Hunt, for his part, said he intends to win the election outright on March 3 — an outcome that would give him more time to raise funds against Fletcher without spending against a fellow Republican. (About $152,000 of the funds Hunt has raised may be spent only in the event of a runoff.)

“There may very well be a runoff, and we are going to prepare for that accordingl­y, but I feel like we are running to win,” Hunt said after a recent candidate forum. “We have made the phone calls, we’ve done the block walking, we’ve put the work in. We are prepared for it, but our goal is to end this.”

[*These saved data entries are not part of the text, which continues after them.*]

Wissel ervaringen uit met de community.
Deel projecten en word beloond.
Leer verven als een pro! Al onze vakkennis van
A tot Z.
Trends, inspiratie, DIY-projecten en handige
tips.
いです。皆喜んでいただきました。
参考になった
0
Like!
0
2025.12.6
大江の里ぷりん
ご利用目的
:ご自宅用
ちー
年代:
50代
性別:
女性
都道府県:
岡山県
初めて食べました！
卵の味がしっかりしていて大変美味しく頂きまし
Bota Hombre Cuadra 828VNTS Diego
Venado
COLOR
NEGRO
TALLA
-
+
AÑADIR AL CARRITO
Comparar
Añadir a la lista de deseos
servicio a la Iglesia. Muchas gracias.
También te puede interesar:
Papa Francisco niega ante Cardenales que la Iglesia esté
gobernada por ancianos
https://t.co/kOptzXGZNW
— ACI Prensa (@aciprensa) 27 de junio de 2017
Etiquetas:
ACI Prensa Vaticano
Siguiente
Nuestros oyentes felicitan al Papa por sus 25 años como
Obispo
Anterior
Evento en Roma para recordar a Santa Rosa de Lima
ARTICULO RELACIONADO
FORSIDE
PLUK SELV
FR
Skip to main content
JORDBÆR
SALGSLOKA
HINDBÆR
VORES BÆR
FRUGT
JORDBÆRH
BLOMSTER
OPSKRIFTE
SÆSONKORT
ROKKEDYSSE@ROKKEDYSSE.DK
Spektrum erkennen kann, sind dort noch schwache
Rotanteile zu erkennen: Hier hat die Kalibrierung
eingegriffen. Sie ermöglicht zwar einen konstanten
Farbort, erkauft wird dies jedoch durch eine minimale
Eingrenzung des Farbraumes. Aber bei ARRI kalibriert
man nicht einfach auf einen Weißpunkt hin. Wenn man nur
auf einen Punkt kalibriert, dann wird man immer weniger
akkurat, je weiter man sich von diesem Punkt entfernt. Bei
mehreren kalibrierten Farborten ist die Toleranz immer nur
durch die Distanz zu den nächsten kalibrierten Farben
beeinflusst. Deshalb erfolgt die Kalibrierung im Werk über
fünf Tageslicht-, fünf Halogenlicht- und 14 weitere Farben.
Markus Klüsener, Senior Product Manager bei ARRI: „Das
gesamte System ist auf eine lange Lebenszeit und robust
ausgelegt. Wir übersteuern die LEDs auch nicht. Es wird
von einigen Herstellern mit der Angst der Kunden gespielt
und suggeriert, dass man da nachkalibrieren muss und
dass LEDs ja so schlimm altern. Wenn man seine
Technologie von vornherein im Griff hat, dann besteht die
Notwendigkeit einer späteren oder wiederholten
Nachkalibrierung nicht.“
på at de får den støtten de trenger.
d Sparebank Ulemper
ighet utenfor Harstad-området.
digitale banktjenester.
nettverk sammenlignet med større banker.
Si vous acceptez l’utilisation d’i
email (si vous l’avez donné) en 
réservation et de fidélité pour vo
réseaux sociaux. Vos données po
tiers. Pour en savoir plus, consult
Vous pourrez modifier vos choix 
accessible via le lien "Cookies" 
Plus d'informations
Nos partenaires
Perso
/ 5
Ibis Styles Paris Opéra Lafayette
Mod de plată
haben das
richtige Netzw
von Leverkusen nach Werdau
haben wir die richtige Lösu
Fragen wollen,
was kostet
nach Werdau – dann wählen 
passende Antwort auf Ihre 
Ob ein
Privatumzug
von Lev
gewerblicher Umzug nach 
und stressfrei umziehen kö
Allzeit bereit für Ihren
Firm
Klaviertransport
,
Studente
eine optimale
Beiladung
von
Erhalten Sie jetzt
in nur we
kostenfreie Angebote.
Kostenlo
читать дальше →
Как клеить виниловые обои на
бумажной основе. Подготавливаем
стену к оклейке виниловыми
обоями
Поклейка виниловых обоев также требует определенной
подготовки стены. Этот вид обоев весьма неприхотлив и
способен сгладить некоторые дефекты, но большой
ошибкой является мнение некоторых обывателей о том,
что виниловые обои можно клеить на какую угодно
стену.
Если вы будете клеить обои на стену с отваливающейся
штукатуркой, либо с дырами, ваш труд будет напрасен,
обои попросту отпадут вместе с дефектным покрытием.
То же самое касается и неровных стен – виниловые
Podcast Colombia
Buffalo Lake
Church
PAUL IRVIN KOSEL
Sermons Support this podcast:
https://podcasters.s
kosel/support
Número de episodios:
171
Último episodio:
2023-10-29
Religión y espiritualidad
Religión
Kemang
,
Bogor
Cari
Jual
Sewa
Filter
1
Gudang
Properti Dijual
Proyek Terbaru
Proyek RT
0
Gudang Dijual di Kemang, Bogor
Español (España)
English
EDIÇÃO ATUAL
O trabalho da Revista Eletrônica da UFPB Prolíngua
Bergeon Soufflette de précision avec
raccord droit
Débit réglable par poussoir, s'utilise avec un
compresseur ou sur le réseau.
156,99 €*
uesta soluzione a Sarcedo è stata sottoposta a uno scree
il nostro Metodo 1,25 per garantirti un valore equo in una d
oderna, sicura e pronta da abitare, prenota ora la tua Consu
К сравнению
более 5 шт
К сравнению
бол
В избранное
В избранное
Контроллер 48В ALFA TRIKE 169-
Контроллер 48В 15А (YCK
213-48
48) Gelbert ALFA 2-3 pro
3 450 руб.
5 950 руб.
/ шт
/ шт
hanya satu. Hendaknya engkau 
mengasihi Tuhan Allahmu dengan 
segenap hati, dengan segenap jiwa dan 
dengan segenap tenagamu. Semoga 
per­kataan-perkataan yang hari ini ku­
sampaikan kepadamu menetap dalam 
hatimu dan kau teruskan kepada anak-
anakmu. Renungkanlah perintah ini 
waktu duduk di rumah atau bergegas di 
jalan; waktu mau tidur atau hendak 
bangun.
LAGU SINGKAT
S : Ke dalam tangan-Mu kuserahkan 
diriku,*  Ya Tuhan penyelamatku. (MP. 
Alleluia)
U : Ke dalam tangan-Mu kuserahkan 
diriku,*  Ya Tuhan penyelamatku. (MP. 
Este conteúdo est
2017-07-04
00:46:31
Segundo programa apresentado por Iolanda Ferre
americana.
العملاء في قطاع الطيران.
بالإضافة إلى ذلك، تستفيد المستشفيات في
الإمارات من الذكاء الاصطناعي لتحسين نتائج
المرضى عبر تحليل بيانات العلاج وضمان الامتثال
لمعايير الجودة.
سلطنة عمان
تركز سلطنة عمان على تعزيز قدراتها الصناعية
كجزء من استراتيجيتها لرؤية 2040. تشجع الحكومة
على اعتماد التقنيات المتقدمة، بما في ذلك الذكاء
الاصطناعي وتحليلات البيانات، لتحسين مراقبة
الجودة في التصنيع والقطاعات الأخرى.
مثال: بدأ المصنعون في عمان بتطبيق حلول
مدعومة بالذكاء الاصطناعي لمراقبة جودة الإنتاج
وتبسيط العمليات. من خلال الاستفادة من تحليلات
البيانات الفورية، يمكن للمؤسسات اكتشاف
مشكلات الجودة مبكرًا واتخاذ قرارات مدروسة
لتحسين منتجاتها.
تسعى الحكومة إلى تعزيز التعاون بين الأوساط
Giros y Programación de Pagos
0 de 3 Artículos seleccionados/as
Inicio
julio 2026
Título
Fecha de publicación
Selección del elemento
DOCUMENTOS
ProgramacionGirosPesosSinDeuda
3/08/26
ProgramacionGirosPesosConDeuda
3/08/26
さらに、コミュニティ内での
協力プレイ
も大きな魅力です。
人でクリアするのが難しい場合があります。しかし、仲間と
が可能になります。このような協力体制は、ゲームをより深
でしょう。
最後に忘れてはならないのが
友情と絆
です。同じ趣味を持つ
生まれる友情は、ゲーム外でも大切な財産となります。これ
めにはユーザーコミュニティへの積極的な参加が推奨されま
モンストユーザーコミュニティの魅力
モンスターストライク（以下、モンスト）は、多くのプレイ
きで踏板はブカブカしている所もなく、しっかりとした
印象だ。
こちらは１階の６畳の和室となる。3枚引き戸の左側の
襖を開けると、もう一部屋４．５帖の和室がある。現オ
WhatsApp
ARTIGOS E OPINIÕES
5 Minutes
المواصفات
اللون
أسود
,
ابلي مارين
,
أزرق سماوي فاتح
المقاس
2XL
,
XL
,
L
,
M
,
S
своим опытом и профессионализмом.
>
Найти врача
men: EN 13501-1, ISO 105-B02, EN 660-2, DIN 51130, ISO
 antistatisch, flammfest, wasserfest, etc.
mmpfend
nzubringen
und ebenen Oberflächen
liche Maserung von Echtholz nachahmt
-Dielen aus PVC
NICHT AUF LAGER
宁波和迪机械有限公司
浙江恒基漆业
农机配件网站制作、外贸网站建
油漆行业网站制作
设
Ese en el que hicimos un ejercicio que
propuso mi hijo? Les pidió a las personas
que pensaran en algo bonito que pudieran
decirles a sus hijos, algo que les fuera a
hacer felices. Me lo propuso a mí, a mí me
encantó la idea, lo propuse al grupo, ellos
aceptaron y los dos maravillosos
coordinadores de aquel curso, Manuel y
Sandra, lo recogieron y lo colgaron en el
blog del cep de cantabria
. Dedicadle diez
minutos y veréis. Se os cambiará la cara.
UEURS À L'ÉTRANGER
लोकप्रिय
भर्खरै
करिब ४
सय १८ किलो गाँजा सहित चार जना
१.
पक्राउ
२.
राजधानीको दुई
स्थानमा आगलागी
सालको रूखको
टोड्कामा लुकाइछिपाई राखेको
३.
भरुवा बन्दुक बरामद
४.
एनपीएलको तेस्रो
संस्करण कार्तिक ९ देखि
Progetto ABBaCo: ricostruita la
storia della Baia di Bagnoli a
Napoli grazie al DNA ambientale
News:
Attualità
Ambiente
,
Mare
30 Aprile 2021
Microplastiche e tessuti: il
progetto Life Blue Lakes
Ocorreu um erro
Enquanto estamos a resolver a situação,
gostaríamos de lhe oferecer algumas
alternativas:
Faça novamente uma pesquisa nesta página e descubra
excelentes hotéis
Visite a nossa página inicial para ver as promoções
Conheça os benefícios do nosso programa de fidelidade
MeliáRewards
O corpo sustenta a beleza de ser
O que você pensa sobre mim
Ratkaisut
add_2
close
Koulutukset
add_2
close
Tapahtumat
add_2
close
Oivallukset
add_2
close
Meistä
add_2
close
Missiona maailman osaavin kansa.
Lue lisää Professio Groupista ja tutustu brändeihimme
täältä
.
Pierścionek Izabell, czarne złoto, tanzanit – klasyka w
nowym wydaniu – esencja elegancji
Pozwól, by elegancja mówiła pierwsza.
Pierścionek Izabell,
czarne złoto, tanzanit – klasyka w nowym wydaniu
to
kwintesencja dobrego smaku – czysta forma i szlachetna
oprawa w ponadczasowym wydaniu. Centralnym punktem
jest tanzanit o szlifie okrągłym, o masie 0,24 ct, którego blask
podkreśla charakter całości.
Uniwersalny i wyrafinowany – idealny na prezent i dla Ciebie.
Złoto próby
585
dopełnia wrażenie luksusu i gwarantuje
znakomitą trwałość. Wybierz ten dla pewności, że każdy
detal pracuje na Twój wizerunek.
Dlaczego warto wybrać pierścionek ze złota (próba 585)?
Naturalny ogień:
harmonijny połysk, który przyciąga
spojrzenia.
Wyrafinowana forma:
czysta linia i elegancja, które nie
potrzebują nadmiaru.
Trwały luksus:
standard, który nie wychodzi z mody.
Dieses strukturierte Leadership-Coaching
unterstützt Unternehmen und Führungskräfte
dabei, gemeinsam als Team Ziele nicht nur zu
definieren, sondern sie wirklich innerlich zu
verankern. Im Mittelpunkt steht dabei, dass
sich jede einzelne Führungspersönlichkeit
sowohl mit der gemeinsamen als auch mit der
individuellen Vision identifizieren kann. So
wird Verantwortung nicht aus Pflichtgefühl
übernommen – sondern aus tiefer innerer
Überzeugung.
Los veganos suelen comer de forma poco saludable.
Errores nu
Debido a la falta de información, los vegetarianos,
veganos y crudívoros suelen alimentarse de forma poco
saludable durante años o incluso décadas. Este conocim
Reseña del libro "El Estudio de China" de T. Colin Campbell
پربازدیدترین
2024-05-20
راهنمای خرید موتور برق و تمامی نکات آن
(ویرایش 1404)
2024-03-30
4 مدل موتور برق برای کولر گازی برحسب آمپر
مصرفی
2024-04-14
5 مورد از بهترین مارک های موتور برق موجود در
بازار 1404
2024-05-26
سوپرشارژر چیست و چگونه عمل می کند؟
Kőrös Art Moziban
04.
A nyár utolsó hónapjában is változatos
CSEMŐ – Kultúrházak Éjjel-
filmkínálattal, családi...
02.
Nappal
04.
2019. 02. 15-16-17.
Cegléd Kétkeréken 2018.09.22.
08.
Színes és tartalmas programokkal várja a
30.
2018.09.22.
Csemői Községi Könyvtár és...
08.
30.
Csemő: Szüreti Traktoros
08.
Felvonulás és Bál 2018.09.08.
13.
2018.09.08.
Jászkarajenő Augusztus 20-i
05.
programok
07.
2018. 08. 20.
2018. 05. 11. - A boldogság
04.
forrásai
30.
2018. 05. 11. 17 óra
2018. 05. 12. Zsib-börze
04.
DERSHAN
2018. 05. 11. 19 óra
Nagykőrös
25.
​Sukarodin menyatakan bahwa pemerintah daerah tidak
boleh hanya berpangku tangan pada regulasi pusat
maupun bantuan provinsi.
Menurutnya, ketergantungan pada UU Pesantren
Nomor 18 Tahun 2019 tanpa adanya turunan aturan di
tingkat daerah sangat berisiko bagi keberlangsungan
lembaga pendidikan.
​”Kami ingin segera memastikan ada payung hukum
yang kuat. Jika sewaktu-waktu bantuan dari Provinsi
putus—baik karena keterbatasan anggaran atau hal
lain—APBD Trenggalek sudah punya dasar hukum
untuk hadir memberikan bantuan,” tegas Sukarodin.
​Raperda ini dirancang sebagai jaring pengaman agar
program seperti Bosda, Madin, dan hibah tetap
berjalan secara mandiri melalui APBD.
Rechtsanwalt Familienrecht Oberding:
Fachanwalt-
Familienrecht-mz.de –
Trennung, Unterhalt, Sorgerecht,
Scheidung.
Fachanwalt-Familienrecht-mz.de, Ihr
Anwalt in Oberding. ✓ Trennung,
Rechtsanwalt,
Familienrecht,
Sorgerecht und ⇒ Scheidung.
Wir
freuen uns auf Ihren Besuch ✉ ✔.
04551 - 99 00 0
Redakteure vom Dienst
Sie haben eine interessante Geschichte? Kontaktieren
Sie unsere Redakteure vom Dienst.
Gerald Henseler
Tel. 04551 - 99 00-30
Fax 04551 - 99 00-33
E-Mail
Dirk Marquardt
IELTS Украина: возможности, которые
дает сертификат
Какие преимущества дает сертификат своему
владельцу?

Fletcher’s seat a top target

Fletcher, who defeated GOP incumbent John Culberson in 2018, is a top target this November for local and national Republican­s. She won the suburban west Houston district — which contains a mix of minority communitie­s and affluent residents who are mostly white — during the same cycle in which Democratic Senate candidate Beto O’Rourke carried 53 percent of the vote in her district.

Siegel cited that result in dismissing Cruz’s decision to endorse Hunt — a move that Democrats hope will aid their chances during the general election.

“Yes, Ted Cruz endorsed him, but Ted Cruz lost the district in 2018,” Siegel said. “The president, I have to believe if he knew Mr. Hunt didn’t bother to vote in 2016, I have to believe he wouldn’t have endorsed him.”

Through Feb. 12, Fletcher had $1.9 million cash on hand. Hunt had $821,000, Espinoza $179,000 and Siegel $120,000, though she had outspent Espinoza nearly 9to-1.